STYLE : GARDENS : Mixed Greens
Landscape designer Ivy Reid sees nothing strange about lettuces bedding down with lamb’s ears, or carrots popping up beside columbines. In fact, while most people banish their salad greens to some back-yard Siberia, Reid has given hers a place of honor in her Pacific Palisades front yard, in two small beds bordered by lush perennials. Not only do they get the best sun there, but they also proclaim her philosophy of landscaping: “A garden should fulfill all of one’s needs,” she says. “It should give you tranquility, and it should also make you healthy.”

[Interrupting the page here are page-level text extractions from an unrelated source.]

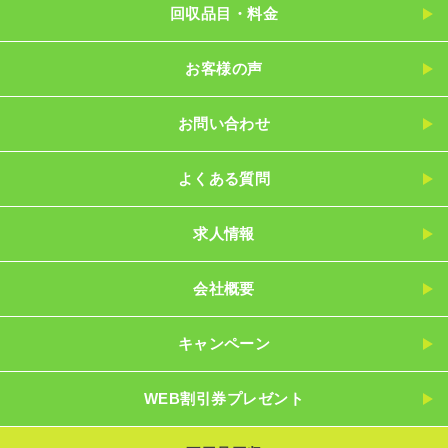
回収品目・料金
お客様の声
お問い合わせ
よくある質問
求人情報
会社概要
キャンペーン
WEB割引券プレゼント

Reid transformed her front garden--once dominated by lawn--after an illness. She planted herbs, vegetables and aromatic plants using the biodynamic method of chemical-free cultivation developed by Rudolf Steiner in the 1920s. Her flower-encircled beds yield lavish crops all year: broccoli and cauliflower during the winter, squashes and tomatoes in the summer and an almost constant supply of beans, radishes, potatoes, lettuces and herbs.
Though the bounty is on display for all to see, theft has never been a problem. Instead, people stop by to talk vegetables. Reid now tries to include edible plants in every landscape she designs. “You get strength from being self-sufficient,” she explains. “And watching everything develop from seeds is like watching your life grow.”